Material for the task:
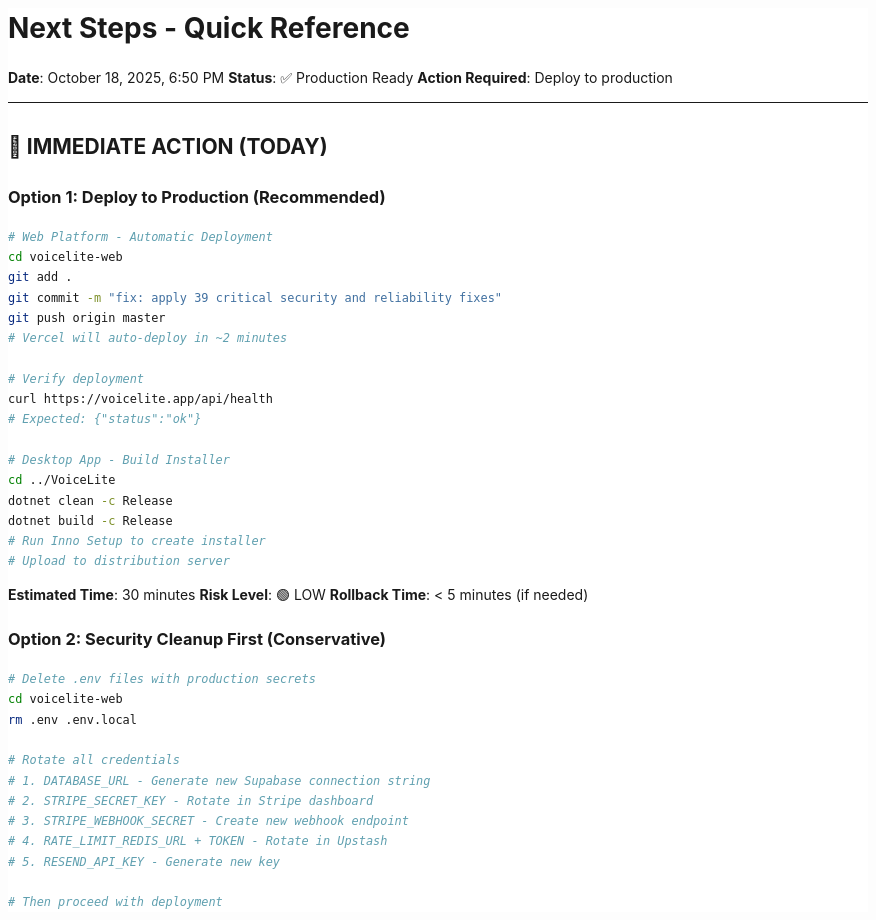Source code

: # Next Steps - Quick Reference

**Date**: October 18, 2025, 6:50 PM
**Status**: ✅ Production Ready
**Action Required**: Deploy to production

---

## 🚀 IMMEDIATE ACTION (TODAY)

### Option 1: Deploy to Production (Recommended)

```bash
# Web Platform - Automatic Deployment
cd voicelite-web
git add .
git commit -m "fix: apply 39 critical security and reliability fixes"
git push origin master
# Vercel will auto-deploy in ~2 minutes

# Verify deployment
curl https://voicelite.app/api/health
# Expected: {"status":"ok"}

# Desktop App - Build Installer
cd ../VoiceLite
dotnet clean -c Release
dotnet build -c Release
# Run Inno Setup to create installer
# Upload to distribution server
```

**Estimated Time**: 30 minutes
**Risk Level**: 🟢 LOW
**Rollback Time**: < 5 minutes (if needed)

### Option 2: Security Cleanup First (Conservative)

```bash
# Delete .env files with production secrets
cd voicelite-web
rm .env .env.local

# Rotate all credentials
# 1. DATABASE_URL - Generate new Supabase connection string
# 2. STRIPE_SECRET_KEY - Rotate in Stripe dashboard
# 3. STRIPE_WEBHOOK_SECRET - Create new webhook endpoint
# 4. RATE_LIMIT_REDIS_URL + TOKEN - Rotate in Upstash
# 5. RESEND_API_KEY - Generate new key

# Then proceed with deployment
```
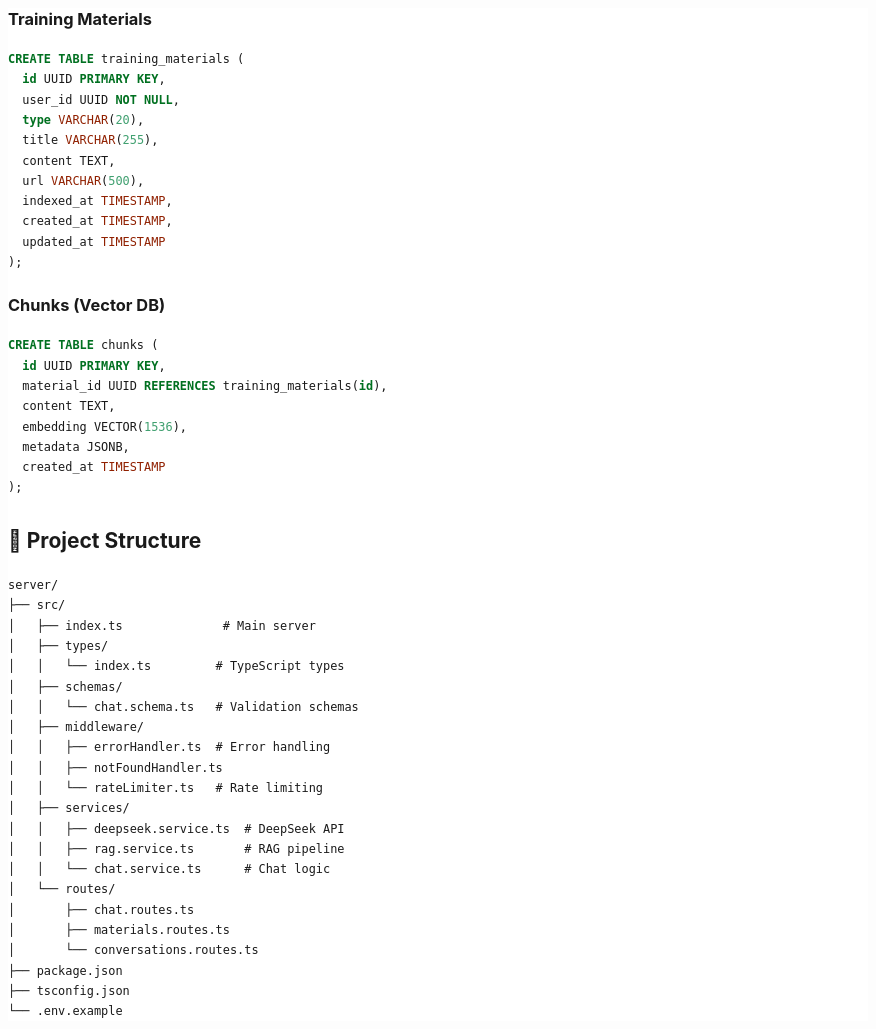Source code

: ### Training Materials
```sql
CREATE TABLE training_materials (
  id UUID PRIMARY KEY,
  user_id UUID NOT NULL,
  type VARCHAR(20),
  title VARCHAR(255),
  content TEXT,
  url VARCHAR(500),
  indexed_at TIMESTAMP,
  created_at TIMESTAMP,
  updated_at TIMESTAMP
);
```

### Chunks (Vector DB)
```sql
CREATE TABLE chunks (
  id UUID PRIMARY KEY,
  material_id UUID REFERENCES training_materials(id),
  content TEXT,
  embedding VECTOR(1536),
  metadata JSONB,
  created_at TIMESTAMP
);
```

## 📁 Project Structure

```
server/
├── src/
│   ├── index.ts              # Main server
│   ├── types/
│   │   └── index.ts         # TypeScript types
│   ├── schemas/
│   │   └── chat.schema.ts   # Validation schemas
│   ├── middleware/
│   │   ├── errorHandler.ts  # Error handling
│   │   ├── notFoundHandler.ts
│   │   └── rateLimiter.ts   # Rate limiting
│   ├── services/
│   │   ├── deepseek.service.ts  # DeepSeek API
│   │   ├── rag.service.ts       # RAG pipeline
│   │   └── chat.service.ts      # Chat logic
│   └── routes/
│       ├── chat.routes.ts
│       ├── materials.routes.ts
│       └── conversations.routes.ts
├── package.json
├── tsconfig.json
└── .env.example
```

Exercise: Since only the number is needed, state how many lines of the listing contain the word "with".

Completed task: 2